После того, как с Невенчанной случился удар, левая половина ее начала двигаться непроизвольно: голова раскачивалась, а рука и нога подымались и опускались, словно Анастасия подчинена ритму неслышной мелодии. Чтобы оправдать пляску конечностей, Невенчанная заводит раскидай, который, привязанный к руке, привлекает якобы взор, ногой же старуха поддает игрушку.
Анастасия Николаевна ест в полную силу. Нельзя ей так, но себя не жалеет. После обеда начинает, отвалясь на спинку кресла, тяжело дышать, задыхается, хрипит.
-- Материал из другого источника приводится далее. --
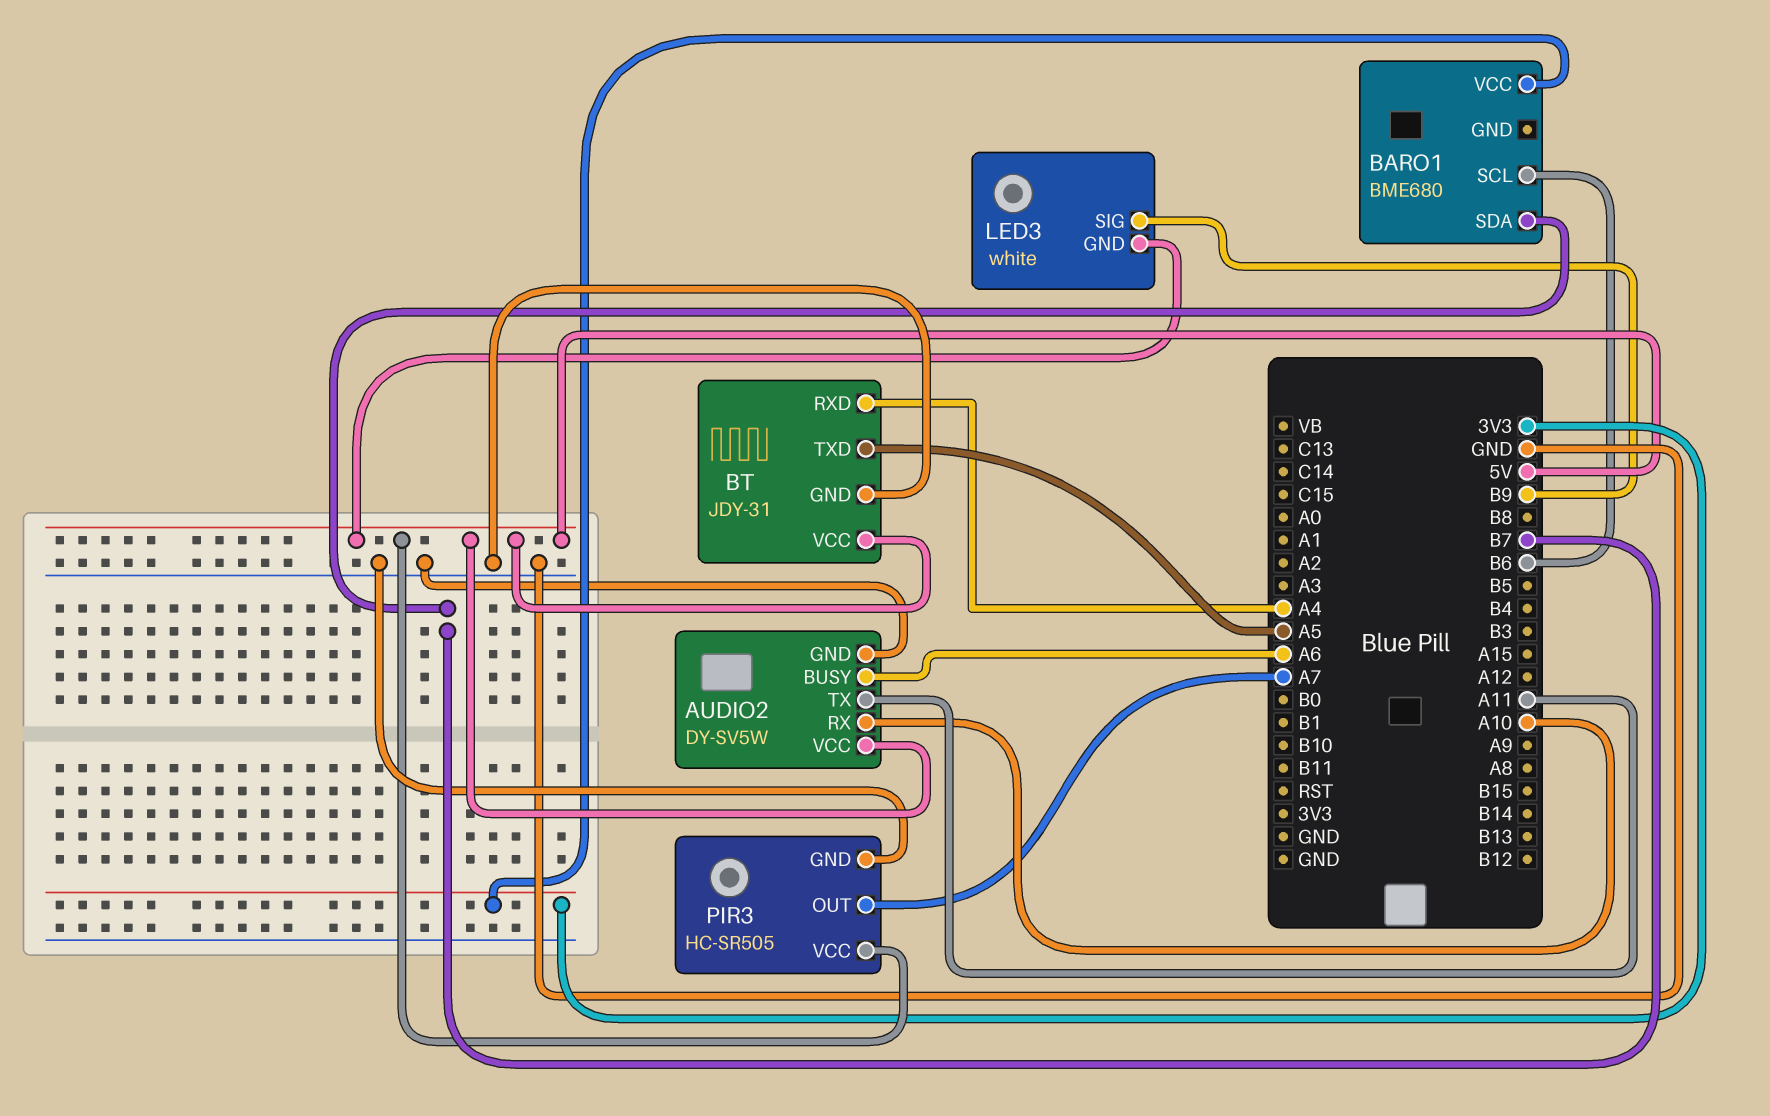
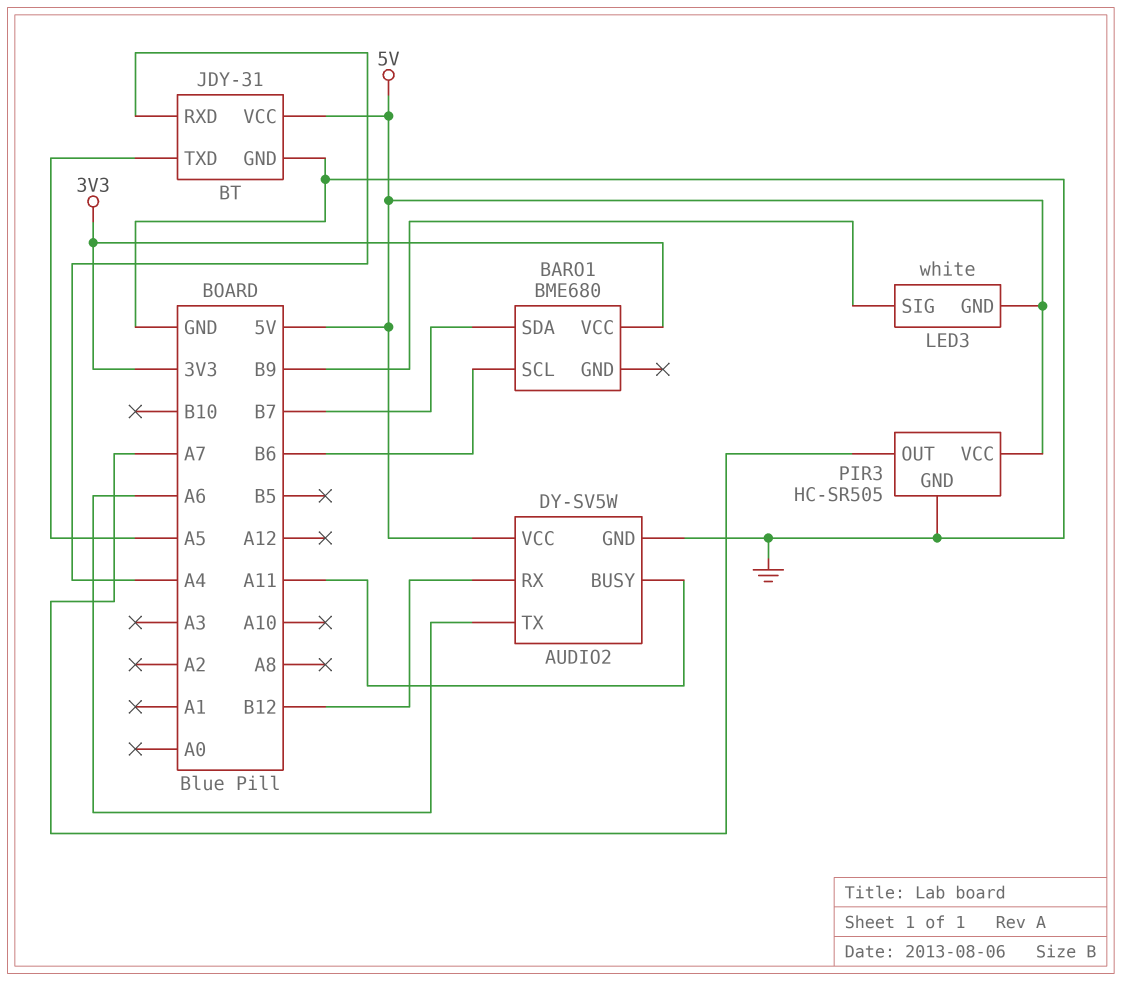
AUDIO2 pin BUSY: A6 -> A11
AUDIO2 pin RX: A10 -> B12
AUDIO2 pin TX: A11 -> A6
Зачарованно — смотрим. Некая тайна природы раскрывается перед нами.
Бабушка достает кислородную подушку, отпаивает тетю Настю кислородом. «Хууууууу-а! Хууууууу-а!» — затихает, сменяясь не ровным еще, но не тревожащим уже так душу дыханием. Уходим.
Дядя Нолли смотрит на тетю Настю спокойно. Строго. Стекла очков отражают комнату, Анастасию — глаза за ними не шелохнутся, затаив то, что изречет он, прикрыв за собой дверь: «Мать у нее — рикша».
Нас во время обеда Нолли навострился наказывать, а это значит — удалять с улыбчивым: «Зажрался! Ой, зажрался!» Я — может быть, но Серега — совсем худой, не по годам легкий и ростом не вышедший — нет. Я удален, котлете моей совершает дядя Нолли перепас в Левушкину тарелку: «Сына, справишься?» Двоюродный не отвечает, разломив котлету вилкой, а исподлобья куда-то смотрит. Серега сдержанней меня, но и он, за смех, вытряхнут в коридор. «Совсем обнаглели!» — это напутствие Серегиной котлете. Но ведь за вторым — третье.
«Вы изводите меня во время еды. А знаете, что на собаках проводили такие опыты — заставляли нервничать в минуты приема пищи. И что же? Они долго не протягивали», — говорит мама, бедная, и смешно и стыдно нам. Стыдно смеха и смешно стыда.